Se tomó un momento para admirar a la bestia que ahora dormitaba inofensiva, lejos de las aproximaciones glorificadas o malditas que se hacían sobre ella. Malinois no entendía de misticismos, así que era capaz de ver al animal en su forma más orgánica y sencilla.

La mirada que tanto incomodaba a la gente eran simplemente unos ojos de carnívoro desplazados al frente, que le permitían enfocar a sus presas en la profundidad para poder cazarlas. No era como los antílopes, que necesitaban visión lateral para vigilar sus alrededores por si llegaba el momento de huir.

A diferencia de los caballos, tenía los ollares en lo alto del tabique, como las aves pescadoras. Pero no por designio divino, sino porque al ensartar el cuerno en sus presas se habría llenado de sangre y no habría podido respirar.

Para él los animales no entrañaban ningún secreto.
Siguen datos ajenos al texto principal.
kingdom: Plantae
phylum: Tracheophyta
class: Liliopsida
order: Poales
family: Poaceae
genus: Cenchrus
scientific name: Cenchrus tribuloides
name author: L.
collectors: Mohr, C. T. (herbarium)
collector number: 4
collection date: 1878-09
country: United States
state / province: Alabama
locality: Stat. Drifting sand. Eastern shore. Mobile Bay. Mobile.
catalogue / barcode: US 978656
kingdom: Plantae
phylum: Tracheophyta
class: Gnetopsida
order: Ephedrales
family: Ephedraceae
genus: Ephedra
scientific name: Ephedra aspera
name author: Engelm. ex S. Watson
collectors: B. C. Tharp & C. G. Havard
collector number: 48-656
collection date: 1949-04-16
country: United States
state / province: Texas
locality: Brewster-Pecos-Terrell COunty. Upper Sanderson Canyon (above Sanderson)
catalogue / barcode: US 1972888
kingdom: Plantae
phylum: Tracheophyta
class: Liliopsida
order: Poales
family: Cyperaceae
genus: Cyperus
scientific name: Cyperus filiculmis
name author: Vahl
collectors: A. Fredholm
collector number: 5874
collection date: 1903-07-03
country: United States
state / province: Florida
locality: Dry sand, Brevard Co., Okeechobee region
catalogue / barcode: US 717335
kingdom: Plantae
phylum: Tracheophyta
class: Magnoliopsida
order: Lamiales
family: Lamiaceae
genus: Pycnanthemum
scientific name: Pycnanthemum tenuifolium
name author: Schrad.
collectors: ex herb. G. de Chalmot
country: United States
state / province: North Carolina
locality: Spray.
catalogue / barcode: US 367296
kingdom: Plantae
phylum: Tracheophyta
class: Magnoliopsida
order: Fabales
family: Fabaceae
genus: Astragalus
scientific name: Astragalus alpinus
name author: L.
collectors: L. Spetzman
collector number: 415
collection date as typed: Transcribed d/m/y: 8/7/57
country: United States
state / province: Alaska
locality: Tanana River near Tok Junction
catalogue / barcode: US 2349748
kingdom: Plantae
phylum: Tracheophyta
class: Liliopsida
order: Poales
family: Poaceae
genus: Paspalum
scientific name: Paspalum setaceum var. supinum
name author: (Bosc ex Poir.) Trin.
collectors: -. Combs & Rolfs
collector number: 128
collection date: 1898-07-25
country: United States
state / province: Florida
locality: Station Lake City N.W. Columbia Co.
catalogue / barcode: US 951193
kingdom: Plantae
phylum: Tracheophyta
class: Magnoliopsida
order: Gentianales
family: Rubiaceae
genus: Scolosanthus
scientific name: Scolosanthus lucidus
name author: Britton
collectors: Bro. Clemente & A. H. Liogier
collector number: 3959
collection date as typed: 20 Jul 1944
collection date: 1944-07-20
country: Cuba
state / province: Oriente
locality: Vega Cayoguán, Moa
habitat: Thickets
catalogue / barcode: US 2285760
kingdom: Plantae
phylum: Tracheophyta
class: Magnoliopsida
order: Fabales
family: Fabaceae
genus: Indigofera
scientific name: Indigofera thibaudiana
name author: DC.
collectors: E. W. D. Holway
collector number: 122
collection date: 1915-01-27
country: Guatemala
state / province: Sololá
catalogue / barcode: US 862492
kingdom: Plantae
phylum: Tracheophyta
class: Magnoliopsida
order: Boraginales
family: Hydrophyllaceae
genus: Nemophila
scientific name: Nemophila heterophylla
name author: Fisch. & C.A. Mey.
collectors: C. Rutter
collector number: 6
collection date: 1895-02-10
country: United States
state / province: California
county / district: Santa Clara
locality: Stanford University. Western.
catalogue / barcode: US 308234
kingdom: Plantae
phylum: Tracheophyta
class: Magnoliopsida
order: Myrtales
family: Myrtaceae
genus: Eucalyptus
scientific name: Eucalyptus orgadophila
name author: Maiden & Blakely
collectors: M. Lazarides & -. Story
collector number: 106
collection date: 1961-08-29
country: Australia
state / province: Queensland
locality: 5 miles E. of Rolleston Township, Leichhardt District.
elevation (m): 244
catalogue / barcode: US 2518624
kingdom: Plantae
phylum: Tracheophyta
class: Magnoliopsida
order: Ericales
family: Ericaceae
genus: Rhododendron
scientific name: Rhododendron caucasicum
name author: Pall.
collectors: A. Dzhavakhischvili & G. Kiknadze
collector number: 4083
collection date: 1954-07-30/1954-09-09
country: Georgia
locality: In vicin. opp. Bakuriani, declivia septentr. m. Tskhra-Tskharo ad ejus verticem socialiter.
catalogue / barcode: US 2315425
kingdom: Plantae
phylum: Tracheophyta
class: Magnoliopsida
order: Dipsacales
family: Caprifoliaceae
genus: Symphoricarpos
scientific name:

Los reconocía exactamente por lo que eran, y ninguno ocupaba un escalón superior o inferior a los pelempires que él criaba en el Señorío del Aire.

El viento se había enfurecido repentinamente y traía arena sobre ambos animales: el hipocornio y el humano. El Buscador le limpió las legañas secas y le levantó el párpado. Se vio reflejado en su pupila, que imperceptiblemente parecía desprenderse de las redes de la inconsciencia y hacer un esfuerzo sobrehumano por enfocar, por captar algo de información. O quizá se lo estuviera imaginando. No guardaba demasiada ansia por que la hipocornia sobreviviera, porque sabía que eso ya no estaba en sus manos y que sería la naturaleza la que tendría que decidir.

El viento comenzó a emitir un suspiro sonoro por todo el desierto, como de miles de granos acariciando las dunas. La arena finísima se desprendía de la ladera y formaba figuras volátiles, como espíritus caminando, pero dejó de ser un panorama bonito cuando el polvo abrasivo comenzó a metérsele en los ojos.

Malinois se cubrió con el brazo e intuyó que algo iba mal. Se vio obligado a levantarse luchando contra el viento, dirigió una última mirada a la hipocornia y se dio la vuelta.

Las lenguas doradas lamían las dunas y arrancaban la arena para dársela al cielo, aumentando la temperatura repentinamente.

El Buscador salió corriendo hacia la ladera y se dispuso a remontarla, pero tardó varios minutos en alcanzar la cima. Acabó llegando cuatro patas y con los pulmones a punto de estallar del cansancio. La boca le sabía a arena.

Miró hacia atrás.

Una nube de polvo se cernía sobre el desierto a toda velocidad, sepultando rápidamente a la hipocornia y las huellas que había dejado al pie de la duna.

No pudo hacer otra cosa que cubrirse con la capa. La tormenta tardó unos segundos en abalanzarse también sobre él.